The Bhim Army or the Azad Samaj Party, headed by Chandra Shekhar, is slowly but surely denting BSP’s vote base by presenting a more acceptable alternative to the Dalits in UP.

Two other reasons for the party’s downfall is its failure to challenge its opponents in electoral battles and faulty distribution of tickets.

“The main problem is that ‘Behen ji’ (as she is known in her party circle) does not wish to annoy the people in power and attract any kind of action in matters related to her disproportionate assets. She is highly insecure on this issue. She keeps targeting the Congress and SP but does not utter a word against BJP. Moreover, she has lost connect with the party cadres. Have you ever heard that she has visited a Dalit family that has been a victim in any case? Tickets in BSP are also given to those who do not necessarily subscribe to the party ideology,” said a former BSP state president.

The original second rung BSP leaders have been purged

After the demise of party founder Kanshi Ram, Mayawati made sure that she threw out all those who had been loyal to her mentor.

Majority of the leaders expelled by Mayawati joined the BJP while some headed towards the SP. All of them took away a section of the party’s cadres with them.

Swami Prasad Maurya was among those old war horses who rose through the ranks in the party and was shown the door by BSP chief Mayawati.

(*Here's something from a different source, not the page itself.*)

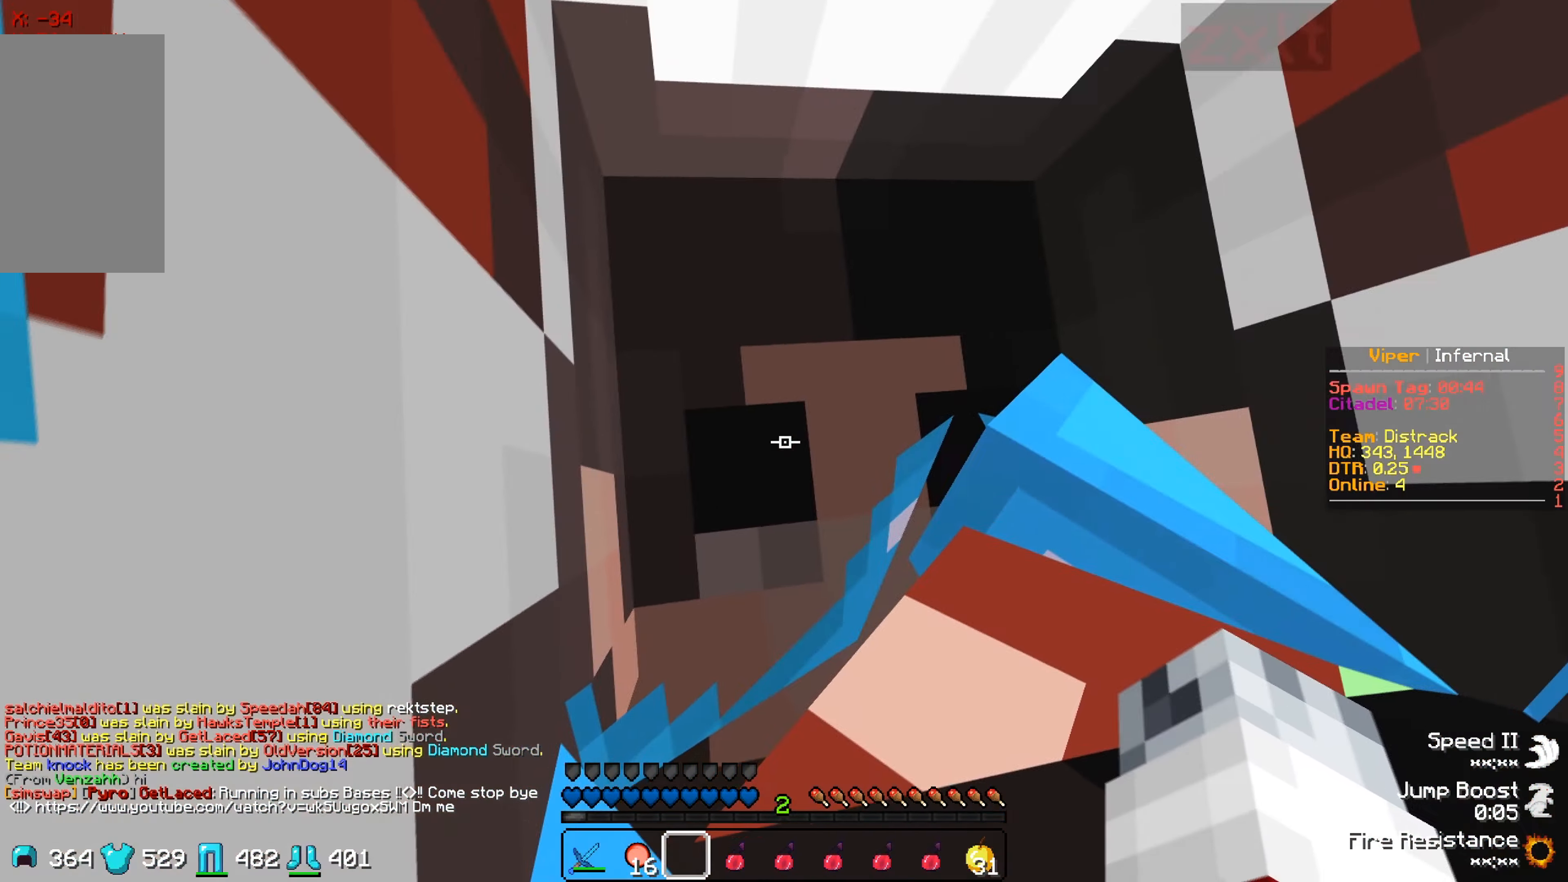
{"keys": [], "events": [[83, "d", "down"], [217, "d", "up"]]}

Kanshi Ram's loyalist Raj Bahadur -- a Dalit leader -- was first to get expelled when Mayawati took over reins of the party in 1995. He later joined the Congress and took nine MLAs along with him. There were others who were shown the door and this took away the entire second rung leadership in the BSP, thereby widening the gap between the leader and the workers in the party.

Satish Chandra Mishra, a Brahmin leader who rose to a high position in the BSP at one point in time, suddenly went missing before the 2024 Lok Sabha elections. His visibility in party events is now negligible and one does not know whether he is still active in the party or has quietly moved out.

A party that’s fading

The BSP now has a leader who refuses to move with the times, is unwilling to fight political battles and is highly insecure about her own self. And all of this points to a bleak future for the BSP.

Amita Verma is an independent journalist. Views are personal and do not represent the stand of this publication.